**DATASET EXTRACT:**
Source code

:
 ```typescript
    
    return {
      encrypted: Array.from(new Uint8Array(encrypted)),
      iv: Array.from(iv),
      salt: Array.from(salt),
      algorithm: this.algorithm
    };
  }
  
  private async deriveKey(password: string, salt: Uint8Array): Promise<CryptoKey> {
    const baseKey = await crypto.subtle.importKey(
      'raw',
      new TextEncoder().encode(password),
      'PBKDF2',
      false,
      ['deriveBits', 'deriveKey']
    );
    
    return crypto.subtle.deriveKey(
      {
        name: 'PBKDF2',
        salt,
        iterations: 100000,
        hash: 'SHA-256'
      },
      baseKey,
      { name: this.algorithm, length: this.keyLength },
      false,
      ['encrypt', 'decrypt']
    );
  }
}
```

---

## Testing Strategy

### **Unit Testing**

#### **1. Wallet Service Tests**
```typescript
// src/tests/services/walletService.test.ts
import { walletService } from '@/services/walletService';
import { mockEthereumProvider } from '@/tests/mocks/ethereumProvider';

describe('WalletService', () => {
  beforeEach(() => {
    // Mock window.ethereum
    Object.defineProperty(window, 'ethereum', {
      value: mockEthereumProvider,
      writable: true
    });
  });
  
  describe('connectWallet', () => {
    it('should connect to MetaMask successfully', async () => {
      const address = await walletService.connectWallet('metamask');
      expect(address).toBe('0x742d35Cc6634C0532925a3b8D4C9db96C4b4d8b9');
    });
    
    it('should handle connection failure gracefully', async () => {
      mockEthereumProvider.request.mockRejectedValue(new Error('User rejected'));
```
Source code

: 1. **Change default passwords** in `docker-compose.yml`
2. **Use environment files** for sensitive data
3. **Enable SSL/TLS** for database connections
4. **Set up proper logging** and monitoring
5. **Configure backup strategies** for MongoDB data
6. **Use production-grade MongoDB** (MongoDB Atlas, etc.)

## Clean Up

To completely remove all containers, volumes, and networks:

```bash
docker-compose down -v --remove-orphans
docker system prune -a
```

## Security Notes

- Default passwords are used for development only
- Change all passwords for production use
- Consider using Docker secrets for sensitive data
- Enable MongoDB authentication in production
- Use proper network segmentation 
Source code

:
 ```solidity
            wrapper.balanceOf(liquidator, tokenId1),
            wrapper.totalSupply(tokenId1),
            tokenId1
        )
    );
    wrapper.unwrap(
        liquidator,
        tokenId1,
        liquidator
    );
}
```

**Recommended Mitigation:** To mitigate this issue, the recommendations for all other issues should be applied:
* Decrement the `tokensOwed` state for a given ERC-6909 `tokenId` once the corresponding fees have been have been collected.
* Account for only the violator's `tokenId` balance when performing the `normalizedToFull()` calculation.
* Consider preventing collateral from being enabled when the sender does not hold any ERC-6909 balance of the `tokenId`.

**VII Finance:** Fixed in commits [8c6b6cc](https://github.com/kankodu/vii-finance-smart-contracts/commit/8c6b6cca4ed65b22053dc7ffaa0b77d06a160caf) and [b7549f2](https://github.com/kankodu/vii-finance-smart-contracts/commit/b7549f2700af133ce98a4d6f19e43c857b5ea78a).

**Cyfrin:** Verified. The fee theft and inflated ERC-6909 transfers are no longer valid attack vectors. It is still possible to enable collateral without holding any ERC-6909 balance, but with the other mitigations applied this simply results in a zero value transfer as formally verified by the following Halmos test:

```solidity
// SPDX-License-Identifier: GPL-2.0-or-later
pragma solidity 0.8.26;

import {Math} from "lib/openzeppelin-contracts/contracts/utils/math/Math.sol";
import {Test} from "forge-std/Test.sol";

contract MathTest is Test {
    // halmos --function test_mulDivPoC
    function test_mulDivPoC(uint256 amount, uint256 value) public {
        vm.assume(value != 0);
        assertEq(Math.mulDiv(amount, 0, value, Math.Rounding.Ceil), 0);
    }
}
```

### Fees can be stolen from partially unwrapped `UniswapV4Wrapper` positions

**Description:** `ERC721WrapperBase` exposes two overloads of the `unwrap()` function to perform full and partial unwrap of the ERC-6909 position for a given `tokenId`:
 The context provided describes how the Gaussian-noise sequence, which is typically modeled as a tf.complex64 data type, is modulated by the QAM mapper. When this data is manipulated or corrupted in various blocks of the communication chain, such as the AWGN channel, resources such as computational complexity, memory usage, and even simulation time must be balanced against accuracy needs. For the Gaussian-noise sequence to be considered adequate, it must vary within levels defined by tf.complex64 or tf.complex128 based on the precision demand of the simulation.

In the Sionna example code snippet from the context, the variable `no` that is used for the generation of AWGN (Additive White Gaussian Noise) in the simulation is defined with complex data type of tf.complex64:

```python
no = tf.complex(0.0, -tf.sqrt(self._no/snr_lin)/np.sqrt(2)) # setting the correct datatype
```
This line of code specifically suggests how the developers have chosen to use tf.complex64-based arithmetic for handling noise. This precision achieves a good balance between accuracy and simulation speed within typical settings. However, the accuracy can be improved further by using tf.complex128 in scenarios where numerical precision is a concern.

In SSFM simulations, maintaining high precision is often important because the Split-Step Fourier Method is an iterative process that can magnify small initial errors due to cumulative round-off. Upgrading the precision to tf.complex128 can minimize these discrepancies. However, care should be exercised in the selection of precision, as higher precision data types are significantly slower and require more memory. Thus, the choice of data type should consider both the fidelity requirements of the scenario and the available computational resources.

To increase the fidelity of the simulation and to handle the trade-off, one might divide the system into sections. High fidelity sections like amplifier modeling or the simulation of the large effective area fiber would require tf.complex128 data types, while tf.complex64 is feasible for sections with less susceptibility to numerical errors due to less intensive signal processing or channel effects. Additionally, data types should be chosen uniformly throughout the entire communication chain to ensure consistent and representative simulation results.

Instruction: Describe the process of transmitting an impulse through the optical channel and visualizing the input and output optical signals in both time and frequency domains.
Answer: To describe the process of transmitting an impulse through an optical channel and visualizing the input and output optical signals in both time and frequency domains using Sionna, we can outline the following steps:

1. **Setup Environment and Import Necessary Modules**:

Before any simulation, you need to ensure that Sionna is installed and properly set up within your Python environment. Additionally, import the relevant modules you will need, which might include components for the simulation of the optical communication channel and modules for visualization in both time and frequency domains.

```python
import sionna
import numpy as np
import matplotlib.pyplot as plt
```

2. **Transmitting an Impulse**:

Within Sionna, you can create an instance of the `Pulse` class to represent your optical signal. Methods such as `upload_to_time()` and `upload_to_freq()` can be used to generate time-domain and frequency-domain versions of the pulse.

**INSTRUCTIONS TO FOLLOW:**
Report all lines of the data that include the word "contracts".

**ANSWER TO THE EXERCISE:**
**VII Finance:** Fixed in commits [8c6b6cc](https://github.com/kankodu/vii-finance-smart-contracts/commit/8c6b6cca4ed65b22053dc7ffaa0b77d06a160caf) and [b7549f2](https://github.com/kankodu/vii-finance-smart-contracts/commit/b7549f2700af133ce98a4d6f19e43c857b5ea78a).
import {Math} from "lib/openzeppelin-contracts/contracts/utils/math/Math.sol";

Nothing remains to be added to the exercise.